It is gluten, dairy, nut and egg free, contains only tiny amounts of fructose and very low amounts of fructans. Being on a low fructose/FODMAP diet, it can be easy to not ingest enough fibre. Buckwheat is high in beneficial insoluble fibre. Subsequently, these benefits make it a great food to be eaten by people on a restricted diet.
This website provides some other interesting details: http://www.fineli.fi/food.php?foodid=161&lang=en
Today I thought I would bring to you the recipe I created for buckwheat, quinoa and mixed seed granola.
I have never been a fan of cereal with milk, so I have been looking for alternative ways to eat my granola. You can of course soak it in your preferred milk or milk alternative if that is what you like. I have enjoyed mine with coconut yogurt, a splash of rice milk, and fresh kiwi fruit, bananas and berries. This morning for breakfast, I blended one fresh banana with a large handful of frozen raspberries, a few good shakes of cinnamon and a big splash of rice milk, and then stirred the granola into it. This was absolutely delicious and I can not wait til breakfast tomorrow to have it again!
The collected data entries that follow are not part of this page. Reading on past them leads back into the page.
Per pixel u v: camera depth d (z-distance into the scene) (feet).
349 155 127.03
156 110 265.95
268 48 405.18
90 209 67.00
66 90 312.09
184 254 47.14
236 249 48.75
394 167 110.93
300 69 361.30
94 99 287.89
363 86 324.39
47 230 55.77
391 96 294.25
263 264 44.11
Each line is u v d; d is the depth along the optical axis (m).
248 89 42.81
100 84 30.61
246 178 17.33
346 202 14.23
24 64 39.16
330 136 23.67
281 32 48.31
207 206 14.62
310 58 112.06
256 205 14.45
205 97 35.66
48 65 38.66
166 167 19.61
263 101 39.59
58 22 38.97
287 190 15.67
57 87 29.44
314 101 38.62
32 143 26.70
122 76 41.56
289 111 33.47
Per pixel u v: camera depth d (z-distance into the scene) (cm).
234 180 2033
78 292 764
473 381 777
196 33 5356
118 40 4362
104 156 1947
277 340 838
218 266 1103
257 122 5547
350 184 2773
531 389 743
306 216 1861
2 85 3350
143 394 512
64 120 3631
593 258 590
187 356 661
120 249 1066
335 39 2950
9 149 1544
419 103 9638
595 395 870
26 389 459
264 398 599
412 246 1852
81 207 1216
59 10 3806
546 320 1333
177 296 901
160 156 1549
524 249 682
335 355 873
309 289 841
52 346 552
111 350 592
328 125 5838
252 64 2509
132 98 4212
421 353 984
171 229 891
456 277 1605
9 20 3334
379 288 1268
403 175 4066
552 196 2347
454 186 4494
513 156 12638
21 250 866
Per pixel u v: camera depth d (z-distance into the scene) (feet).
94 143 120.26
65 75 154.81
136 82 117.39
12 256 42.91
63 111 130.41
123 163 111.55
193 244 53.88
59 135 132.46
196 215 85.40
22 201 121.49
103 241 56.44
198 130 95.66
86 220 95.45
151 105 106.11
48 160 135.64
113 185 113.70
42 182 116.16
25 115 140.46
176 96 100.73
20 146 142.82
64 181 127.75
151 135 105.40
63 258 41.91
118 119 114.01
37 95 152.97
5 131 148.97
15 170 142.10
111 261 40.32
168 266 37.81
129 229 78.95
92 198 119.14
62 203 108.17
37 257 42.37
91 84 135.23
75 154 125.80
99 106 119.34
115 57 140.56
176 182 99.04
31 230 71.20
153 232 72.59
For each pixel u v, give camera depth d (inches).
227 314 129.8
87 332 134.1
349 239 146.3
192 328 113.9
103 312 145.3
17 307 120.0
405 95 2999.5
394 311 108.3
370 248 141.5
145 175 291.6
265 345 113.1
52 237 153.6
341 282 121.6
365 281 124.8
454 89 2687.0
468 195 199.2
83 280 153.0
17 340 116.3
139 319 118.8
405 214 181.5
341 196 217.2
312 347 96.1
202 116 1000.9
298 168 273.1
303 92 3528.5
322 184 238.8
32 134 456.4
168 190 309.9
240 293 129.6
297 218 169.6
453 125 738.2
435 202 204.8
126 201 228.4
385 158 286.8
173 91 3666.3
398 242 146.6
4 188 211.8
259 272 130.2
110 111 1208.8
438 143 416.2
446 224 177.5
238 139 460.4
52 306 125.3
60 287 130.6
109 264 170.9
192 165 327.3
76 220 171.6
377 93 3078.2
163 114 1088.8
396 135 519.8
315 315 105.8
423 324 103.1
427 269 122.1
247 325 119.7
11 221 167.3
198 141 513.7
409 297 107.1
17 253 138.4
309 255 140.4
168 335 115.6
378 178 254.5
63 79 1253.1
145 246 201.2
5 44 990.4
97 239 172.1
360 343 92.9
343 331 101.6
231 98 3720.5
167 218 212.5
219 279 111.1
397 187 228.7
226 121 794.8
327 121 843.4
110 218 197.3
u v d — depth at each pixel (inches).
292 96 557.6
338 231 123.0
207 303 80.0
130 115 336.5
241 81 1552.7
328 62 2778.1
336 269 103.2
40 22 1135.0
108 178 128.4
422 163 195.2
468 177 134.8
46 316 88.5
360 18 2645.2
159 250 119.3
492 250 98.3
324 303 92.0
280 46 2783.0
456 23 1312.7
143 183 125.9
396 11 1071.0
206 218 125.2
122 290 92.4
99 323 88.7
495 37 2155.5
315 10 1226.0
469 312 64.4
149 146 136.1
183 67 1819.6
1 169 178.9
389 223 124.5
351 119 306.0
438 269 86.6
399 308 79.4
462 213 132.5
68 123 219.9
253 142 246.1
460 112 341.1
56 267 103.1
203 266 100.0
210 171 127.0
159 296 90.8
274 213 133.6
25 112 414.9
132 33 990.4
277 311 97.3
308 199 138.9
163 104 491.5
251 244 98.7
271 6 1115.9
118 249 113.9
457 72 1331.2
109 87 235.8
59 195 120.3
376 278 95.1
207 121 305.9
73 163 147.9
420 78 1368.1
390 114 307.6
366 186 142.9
This recipe creates a huge batch which can be kept in an airtight container in the fridge. You can use activated seeds and nuts if you have access to them or the time to do the process. This allows for easier digestion, but is not essential.
2 cups quinoa flakes
2 cups activated buckwheat
3/4 cup coconut flakes
1/2 cup pepitas
1/2 cup sunflower seeds
1/4 cup chia seeds
1/4 cup sesame seeds
1/4 cup LSA (ground linseed, sunflower seeds and almond meal)
2 tsp ground ginger
2 tsp cinnamon
1/4 tsp salt
1/3 cup chopped dried cranberries
4 tblsp coconut oil
2 tblsp rice syrup
1 tsp vanilla extract
1/2 cup pecans (or preferred nuts)
1 - 3 tblsp raw cacao
1/3 cup of preferred dried fruit (e.g. pineapple, blueberries, strawberries)
1/3 cup of dark chocolate or raw cacao nibs
1 tblsp nut butter
1 tblsp rice milk
Preheat oven to 180 degrees Celsius.
Mix all dry ingredients, except the fruit.
Mix all wet ingredients.
Stir together til well coated.
Spread the granola evenly over a lined tray or two.
Put in the oven for 30 minutes til golden, stirring every ten minutes to prevent burning.
Let it cool completely, then mix in the dried fruit and/or chocolate.
I hope that you enjoy this as much as I am! I plan to bring you more buckwheat recipes as I experiment more with it.